Então, respira fundo. Calma. Não é o fim da imaginação, é só mais um capítulo da nossa eterna relação com o novo.
Pensa comigo: quando a fotografia apareceu, juraram que a pintura tinha seus dias contados. Do mesmo modo, quando o computador chegou, profetizaram que os escritores seriam substituídos por teclados automáticos. Hoje, o bode expiatório da vez é a IA. E lá se vão publicitários, designers e redatores suando frio, achando que a criatividade vai tirar férias coletivas.
Mas, na prática, não é nada disso.
A inteligência artificial não é vilã. Ela é só aquela colega nova do trabalho: chega animada, produtiva, fala bonito em inglês… e deixa o resto do time meio desconfiado no começo. Só que, como toda colega nova, quando a gente entende o jeito dela, percebe que pode ser uma baita parceira.
Se por um lado , a IA é ótima pra organizar dados, encontrar padrões e acelerar processos, é justamente aí que mora a diferença. Criatividade não vive de padrão. Criatividade é o desvio, o improviso, o erro que vira acerto. É aquela vontade humana de juntar o que ninguém jamais pensou em misturar e tirar sentido do que parecia impossível.
Máquinas são geniais pra repetir o que já deu certo. Seres humanos são incríveis pra inventar o que ainda não existe.

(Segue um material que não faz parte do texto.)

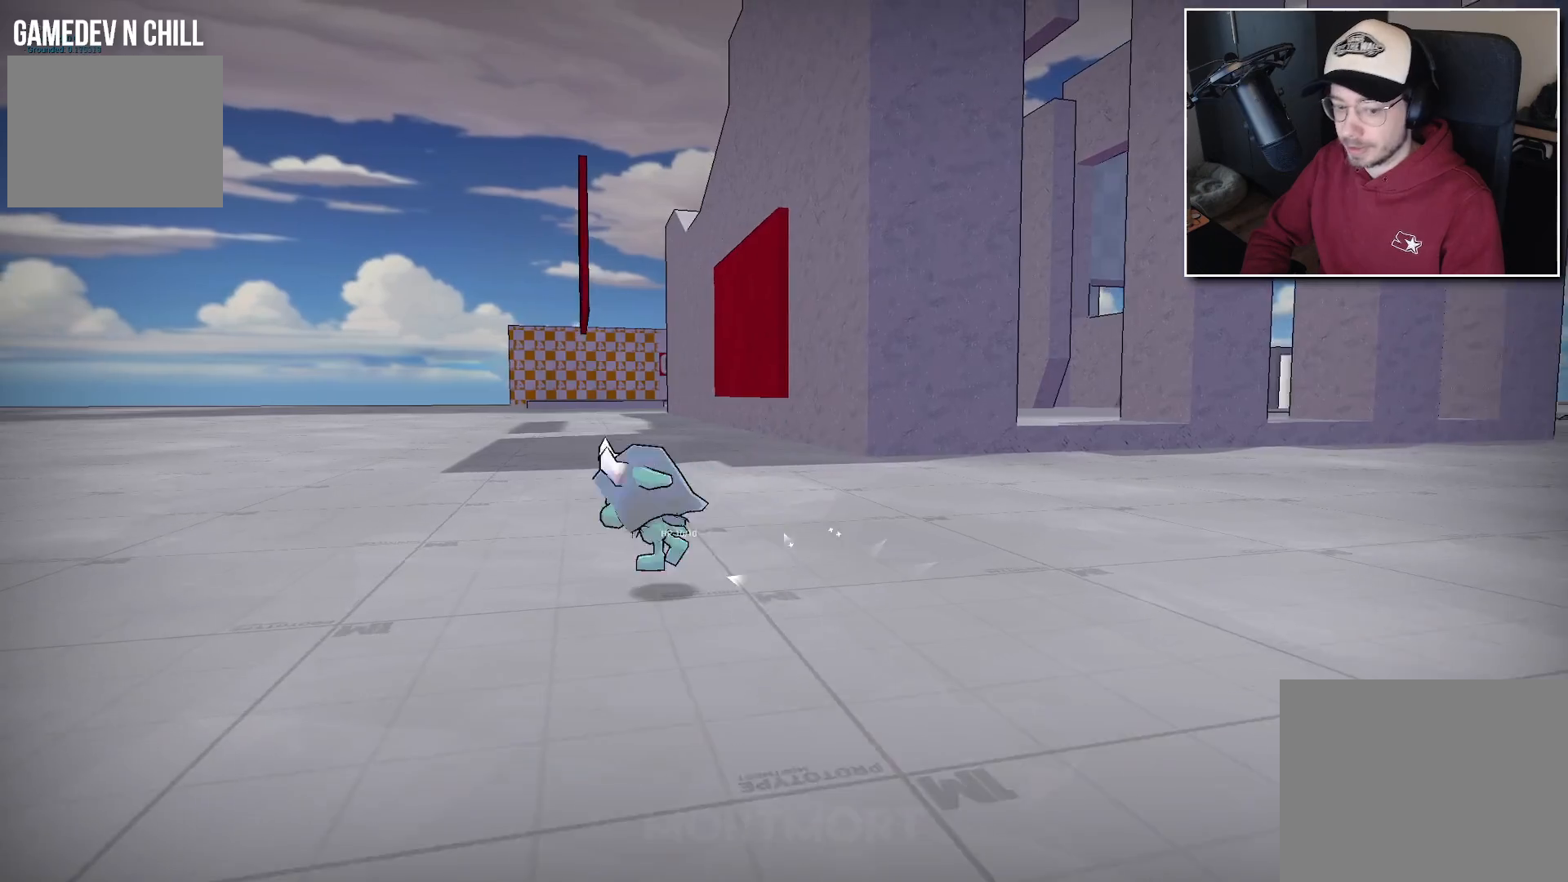
{"buttons": [], "left_stick": "right", "right_stick": "center", "events": [[50, "B", "up"], [200, "left_stick", "center"], [300, "left_stick", "right"]]}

Então, em vez de travar uma guerra contra a inteligência artificial, a melhor jogada é fazer as pazes com ela. Use a tecnologia pra tirar o peso das tarefas repetitivas e ganhar tempo pra o que realmente importa: pensar fora da caixa, criar histórias que tocam, encontrar novas formas de conectar marcas e pessoas.
Afinal IA é o martelo, mas o prego/ideia ainda é seu. E o martelo, sozinho, nunca levantou uma casa, quem constrói é quem sonha com ela primeiro.
No fim das contas, criatividade não é sobre a ferramenta que você usa. É sobre o olhar por trás dela.
E, até onde sabemos, olhar o mundo de um jeito único continua sendo um talento exclusivamente humano.